27 sty 2013

Wieczór z „Facetem mojej żony” i nie tylko

Na przedstawienie jechałam bez szczególnych oczekiwań. To przez ten tytuł „Facet mojej żony” – zbyt oczywisty dla wyobraźni, która niemal automatycznie podpowiadała tragikomiczne scenariusze. Czy to aby na pewno dla mnie, najbardziej lubiącej w teatrze zaskoczenie i niedopowiedzenie? – to pytanie kołatało w mojej głowie, kiedy już prawie dojechałam na miejsce i jeszcze tylko próbowałam znaleźć miejsce parkingowe w niedzielny wieczór w pobliżu warszawskiej Starówki.
Zastanawiałam się kto przyjdzie, ile wolnych miejsc straszyć będzie przybyłą widownię. Okazało się, że pierwszym zaskoczeniem była właśnie pełna widownia, kameralnej wprawdzie Sali SCEK na ul. Jezuickiej, ale jednak – wszystkie miejsca były zajęte. Dominowały kobiety, ale przybyli również mężczyźni, może tylko towarzyszyli swoim kobietom, ale jednak byli obecni. Spektakl również mnie zaskoczył, bo chociaż tytuł zdradzał wiele, przedstawienie tematu pozostawiało sporo możliwości jego rozwinięcia – w zależności od własnych doświadczeń i wrażliwości postrzegania świata.
Po przedstawieniu poszłyśmy z Joanną i naszą wspólną dobrą znajomą do pobliskiej kawiarenki na babskie pogaduszki i wymianę wrażeń po spektaklu.

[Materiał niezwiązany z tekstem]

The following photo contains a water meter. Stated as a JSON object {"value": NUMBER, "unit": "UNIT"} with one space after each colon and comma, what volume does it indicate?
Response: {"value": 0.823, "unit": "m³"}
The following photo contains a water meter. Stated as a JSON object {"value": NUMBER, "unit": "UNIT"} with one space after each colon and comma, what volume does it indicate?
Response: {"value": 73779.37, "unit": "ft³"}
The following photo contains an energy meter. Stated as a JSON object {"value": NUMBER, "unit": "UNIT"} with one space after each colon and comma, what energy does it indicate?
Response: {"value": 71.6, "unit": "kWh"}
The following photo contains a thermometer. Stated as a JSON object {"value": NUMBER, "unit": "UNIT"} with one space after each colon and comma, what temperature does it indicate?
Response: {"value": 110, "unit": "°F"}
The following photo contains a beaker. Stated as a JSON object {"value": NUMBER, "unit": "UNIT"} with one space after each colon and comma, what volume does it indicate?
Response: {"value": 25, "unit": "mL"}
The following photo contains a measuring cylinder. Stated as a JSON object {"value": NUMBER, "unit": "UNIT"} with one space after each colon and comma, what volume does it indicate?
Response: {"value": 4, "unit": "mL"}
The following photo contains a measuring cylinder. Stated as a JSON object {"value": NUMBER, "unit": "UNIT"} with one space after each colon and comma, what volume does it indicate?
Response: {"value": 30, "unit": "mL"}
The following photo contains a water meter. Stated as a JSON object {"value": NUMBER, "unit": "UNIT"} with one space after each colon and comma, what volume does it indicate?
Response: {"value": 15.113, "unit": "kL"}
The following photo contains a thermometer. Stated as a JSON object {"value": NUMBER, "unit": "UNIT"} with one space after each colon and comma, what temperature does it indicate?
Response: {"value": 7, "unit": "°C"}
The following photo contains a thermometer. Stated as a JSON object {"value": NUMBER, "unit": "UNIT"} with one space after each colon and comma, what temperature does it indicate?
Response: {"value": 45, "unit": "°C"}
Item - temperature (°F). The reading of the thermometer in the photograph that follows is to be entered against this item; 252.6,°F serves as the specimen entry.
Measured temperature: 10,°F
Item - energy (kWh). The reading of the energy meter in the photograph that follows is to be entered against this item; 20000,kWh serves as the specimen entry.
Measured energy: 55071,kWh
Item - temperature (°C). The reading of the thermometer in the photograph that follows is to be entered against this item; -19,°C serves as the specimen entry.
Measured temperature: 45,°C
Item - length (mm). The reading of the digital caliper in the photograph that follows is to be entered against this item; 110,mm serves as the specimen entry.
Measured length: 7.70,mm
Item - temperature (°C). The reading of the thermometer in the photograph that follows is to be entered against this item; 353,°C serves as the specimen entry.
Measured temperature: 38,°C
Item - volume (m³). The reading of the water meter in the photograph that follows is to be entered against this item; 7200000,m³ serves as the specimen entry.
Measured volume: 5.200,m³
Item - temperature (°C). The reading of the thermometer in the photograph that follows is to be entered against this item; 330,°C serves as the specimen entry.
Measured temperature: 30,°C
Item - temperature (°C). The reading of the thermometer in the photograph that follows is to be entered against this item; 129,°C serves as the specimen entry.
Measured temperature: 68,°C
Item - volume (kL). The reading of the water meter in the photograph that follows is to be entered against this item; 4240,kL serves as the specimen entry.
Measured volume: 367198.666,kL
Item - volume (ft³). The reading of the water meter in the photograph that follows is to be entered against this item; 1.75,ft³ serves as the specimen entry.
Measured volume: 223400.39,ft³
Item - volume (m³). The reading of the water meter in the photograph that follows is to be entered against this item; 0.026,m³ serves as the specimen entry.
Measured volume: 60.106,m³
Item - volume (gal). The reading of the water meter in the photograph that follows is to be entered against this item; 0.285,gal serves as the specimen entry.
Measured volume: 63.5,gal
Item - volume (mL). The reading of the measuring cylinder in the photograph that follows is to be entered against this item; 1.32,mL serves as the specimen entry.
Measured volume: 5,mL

Okazało się, że podczas wieczoru co chwila przychodziły mi do głowy refleksje pospektaklowe i to nie tylko w tematach damsko-męskich. Miałam wrażenie, że wpadam w jakąś pseudo-obsesję „Faceta mojej żony”, i do końca wieczoru nie mogłam uwolnić się od tych skojarzeń. Ale muszę przyznać, że lubię ten stan, kiedy jakieś zdarzenie pozostaje w mojej głowie zmuszając do głębszych refleksji o życiu, miłości, szczęściu i marzeniach. To zawsze prowadzi do pozytywnych zmian.